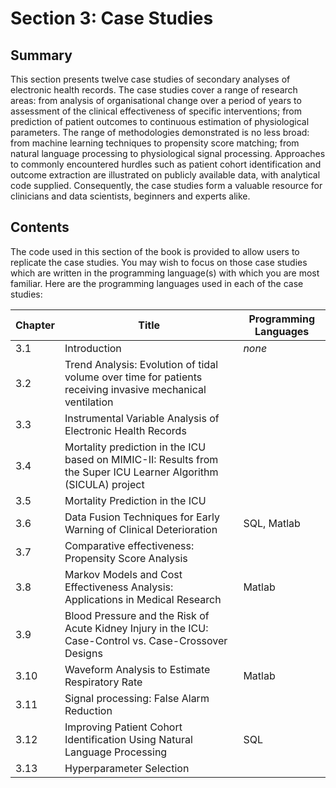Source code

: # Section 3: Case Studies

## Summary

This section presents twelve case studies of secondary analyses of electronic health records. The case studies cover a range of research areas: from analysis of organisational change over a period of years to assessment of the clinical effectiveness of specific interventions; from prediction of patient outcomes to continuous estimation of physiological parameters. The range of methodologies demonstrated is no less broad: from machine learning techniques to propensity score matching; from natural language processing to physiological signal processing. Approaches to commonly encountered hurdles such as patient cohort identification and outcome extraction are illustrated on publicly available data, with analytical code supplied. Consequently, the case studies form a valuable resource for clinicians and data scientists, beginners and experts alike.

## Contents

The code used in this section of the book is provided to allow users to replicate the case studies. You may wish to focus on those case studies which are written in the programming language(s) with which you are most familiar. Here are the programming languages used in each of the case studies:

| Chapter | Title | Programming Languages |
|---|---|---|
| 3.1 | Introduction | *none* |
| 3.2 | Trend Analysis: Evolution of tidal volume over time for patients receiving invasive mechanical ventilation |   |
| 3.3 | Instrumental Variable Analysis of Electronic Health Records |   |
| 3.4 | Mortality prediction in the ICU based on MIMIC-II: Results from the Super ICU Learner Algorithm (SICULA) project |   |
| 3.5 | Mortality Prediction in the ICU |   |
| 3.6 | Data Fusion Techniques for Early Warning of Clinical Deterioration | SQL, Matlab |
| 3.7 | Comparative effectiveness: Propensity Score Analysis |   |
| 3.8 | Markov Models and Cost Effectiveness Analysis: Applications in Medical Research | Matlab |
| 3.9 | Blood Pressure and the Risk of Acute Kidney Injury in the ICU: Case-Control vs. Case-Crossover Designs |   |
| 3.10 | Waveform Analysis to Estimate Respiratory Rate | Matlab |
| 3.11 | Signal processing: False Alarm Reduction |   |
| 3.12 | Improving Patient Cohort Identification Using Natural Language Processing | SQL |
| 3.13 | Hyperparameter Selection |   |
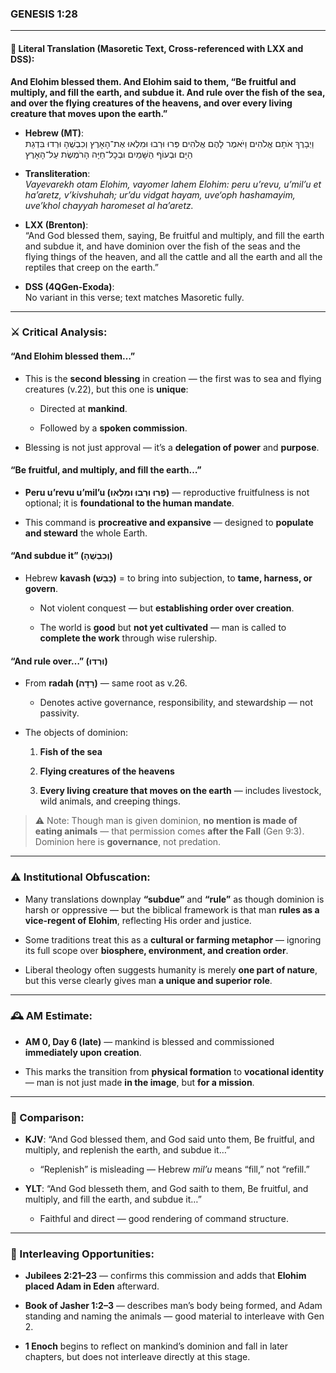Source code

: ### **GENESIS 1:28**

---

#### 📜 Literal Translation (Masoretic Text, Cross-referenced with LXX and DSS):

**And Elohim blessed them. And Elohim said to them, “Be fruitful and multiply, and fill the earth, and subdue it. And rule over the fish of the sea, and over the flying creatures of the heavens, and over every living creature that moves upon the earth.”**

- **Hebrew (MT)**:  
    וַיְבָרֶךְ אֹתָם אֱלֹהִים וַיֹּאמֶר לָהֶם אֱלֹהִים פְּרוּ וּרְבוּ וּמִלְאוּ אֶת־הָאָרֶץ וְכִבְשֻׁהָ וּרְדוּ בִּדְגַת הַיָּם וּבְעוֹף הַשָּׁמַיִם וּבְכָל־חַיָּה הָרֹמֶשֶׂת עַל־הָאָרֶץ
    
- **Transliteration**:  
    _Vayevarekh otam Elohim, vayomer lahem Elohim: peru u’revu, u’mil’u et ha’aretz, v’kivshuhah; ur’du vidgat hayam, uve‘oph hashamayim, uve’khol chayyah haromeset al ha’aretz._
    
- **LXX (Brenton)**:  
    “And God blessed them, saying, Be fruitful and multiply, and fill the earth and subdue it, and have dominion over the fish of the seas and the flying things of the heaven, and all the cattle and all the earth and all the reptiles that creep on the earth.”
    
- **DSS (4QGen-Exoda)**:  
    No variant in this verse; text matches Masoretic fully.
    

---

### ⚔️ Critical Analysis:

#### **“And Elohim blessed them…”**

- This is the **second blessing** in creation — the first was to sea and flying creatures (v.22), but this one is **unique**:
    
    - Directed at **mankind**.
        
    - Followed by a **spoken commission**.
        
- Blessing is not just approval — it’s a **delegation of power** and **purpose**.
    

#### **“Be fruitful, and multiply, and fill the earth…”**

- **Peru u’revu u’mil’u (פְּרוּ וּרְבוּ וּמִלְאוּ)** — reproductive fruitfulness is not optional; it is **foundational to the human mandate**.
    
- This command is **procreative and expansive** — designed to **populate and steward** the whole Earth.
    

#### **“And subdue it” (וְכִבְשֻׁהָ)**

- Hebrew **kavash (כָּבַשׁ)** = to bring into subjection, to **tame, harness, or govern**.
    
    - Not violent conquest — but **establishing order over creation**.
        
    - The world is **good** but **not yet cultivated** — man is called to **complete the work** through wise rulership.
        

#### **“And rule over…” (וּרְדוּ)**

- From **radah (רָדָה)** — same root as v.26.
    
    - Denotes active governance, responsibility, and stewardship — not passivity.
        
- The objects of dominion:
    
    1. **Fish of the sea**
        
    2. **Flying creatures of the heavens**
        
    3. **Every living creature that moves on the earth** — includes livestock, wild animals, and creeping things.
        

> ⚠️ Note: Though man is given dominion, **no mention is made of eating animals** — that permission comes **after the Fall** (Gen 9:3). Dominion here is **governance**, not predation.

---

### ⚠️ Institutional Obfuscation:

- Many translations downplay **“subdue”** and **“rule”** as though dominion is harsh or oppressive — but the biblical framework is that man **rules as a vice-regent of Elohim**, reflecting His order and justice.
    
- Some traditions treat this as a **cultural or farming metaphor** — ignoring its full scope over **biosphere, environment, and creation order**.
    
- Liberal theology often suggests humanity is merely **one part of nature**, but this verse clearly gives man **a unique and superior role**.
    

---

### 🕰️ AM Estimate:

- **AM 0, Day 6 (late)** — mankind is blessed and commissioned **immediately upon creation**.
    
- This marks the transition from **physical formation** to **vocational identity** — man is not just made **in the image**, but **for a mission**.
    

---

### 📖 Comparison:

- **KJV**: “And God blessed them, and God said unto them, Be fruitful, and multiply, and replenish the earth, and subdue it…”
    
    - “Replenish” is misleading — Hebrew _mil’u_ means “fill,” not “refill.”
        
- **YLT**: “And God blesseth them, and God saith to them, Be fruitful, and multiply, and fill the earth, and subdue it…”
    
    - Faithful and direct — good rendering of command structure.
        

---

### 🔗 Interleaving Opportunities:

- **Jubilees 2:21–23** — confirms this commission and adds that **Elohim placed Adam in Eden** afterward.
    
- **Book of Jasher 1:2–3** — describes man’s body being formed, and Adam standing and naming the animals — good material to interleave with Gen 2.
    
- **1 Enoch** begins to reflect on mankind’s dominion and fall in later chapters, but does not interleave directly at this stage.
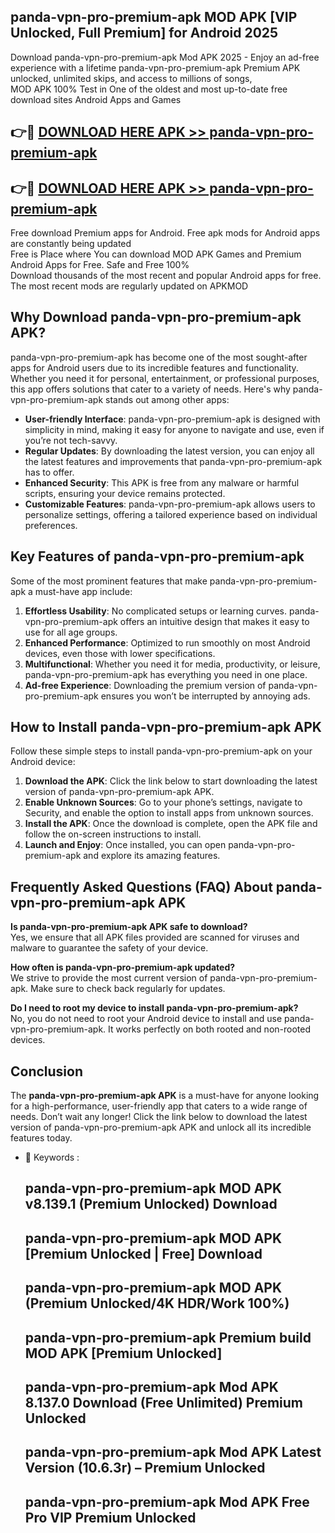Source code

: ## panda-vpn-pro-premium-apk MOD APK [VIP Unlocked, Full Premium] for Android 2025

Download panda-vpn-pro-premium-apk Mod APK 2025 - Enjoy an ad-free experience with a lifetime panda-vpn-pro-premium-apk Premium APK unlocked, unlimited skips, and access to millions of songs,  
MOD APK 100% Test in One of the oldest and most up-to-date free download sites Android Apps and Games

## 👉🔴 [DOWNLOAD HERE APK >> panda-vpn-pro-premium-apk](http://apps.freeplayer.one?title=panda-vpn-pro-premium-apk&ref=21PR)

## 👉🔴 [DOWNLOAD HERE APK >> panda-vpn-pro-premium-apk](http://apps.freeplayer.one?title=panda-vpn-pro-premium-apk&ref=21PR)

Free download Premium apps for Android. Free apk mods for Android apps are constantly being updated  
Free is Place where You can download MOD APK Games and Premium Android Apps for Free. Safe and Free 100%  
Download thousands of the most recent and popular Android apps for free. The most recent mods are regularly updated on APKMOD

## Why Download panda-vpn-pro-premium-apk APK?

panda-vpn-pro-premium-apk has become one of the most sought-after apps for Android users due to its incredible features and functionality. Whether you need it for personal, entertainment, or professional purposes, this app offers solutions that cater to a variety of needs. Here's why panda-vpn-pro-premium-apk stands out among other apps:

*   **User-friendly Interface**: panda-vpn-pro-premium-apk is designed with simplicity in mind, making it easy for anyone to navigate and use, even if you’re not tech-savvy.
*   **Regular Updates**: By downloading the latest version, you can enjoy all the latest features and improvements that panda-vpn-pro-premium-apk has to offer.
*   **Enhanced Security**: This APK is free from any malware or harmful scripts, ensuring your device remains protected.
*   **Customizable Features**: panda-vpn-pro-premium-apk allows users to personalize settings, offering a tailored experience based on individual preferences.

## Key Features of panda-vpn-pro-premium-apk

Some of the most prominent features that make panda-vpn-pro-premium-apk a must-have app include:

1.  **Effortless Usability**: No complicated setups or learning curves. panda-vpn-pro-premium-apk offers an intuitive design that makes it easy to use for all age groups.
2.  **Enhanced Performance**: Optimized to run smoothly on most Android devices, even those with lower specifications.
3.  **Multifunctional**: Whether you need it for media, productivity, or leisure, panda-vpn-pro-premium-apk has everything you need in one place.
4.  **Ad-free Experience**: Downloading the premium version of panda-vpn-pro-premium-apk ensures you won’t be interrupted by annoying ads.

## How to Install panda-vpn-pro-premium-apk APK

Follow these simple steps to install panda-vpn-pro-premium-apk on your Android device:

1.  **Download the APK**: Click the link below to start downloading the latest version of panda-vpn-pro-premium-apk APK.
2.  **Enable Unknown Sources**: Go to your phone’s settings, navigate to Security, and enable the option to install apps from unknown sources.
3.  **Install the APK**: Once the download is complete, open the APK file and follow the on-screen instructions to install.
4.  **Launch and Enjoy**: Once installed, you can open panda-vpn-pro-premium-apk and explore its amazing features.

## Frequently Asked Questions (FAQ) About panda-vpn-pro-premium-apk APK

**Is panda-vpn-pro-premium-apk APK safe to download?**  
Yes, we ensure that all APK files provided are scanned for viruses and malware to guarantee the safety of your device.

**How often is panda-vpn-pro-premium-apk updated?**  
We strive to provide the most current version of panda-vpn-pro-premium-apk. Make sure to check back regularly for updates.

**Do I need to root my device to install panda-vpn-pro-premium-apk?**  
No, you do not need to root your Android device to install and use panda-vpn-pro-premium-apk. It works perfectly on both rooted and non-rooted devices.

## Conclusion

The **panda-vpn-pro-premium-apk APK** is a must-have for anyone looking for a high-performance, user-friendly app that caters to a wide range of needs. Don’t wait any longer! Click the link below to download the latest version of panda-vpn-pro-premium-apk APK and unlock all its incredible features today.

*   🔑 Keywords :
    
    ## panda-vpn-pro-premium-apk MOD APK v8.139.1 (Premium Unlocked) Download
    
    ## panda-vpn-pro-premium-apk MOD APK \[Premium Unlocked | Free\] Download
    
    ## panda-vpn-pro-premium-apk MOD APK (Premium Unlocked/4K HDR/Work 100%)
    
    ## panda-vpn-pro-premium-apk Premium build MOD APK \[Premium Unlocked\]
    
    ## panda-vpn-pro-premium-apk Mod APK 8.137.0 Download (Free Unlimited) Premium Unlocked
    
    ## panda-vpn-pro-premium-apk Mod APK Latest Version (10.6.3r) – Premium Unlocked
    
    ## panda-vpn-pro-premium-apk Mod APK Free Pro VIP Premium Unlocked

● **WHAT TO WORK ON**
In the listing above, transcribe exactly everything from the line containing "blesseth them, and" down to the line containing "- **Jubilees 2:21–23**", including both and nothing more.

● **EXERCISE SOLUTION**
- **YLT**: “And God blesseth them, and God saith to them, Be fruitful, and multiply, and fill the earth, and subdue it…”
    
    - Faithful and direct — good rendering of command structure.
        

---

### 🔗 Interleaving Opportunities:

- **Jubilees 2:21–23** — confirms this commission and adds that **Elohim placed Adam in Eden** afterward.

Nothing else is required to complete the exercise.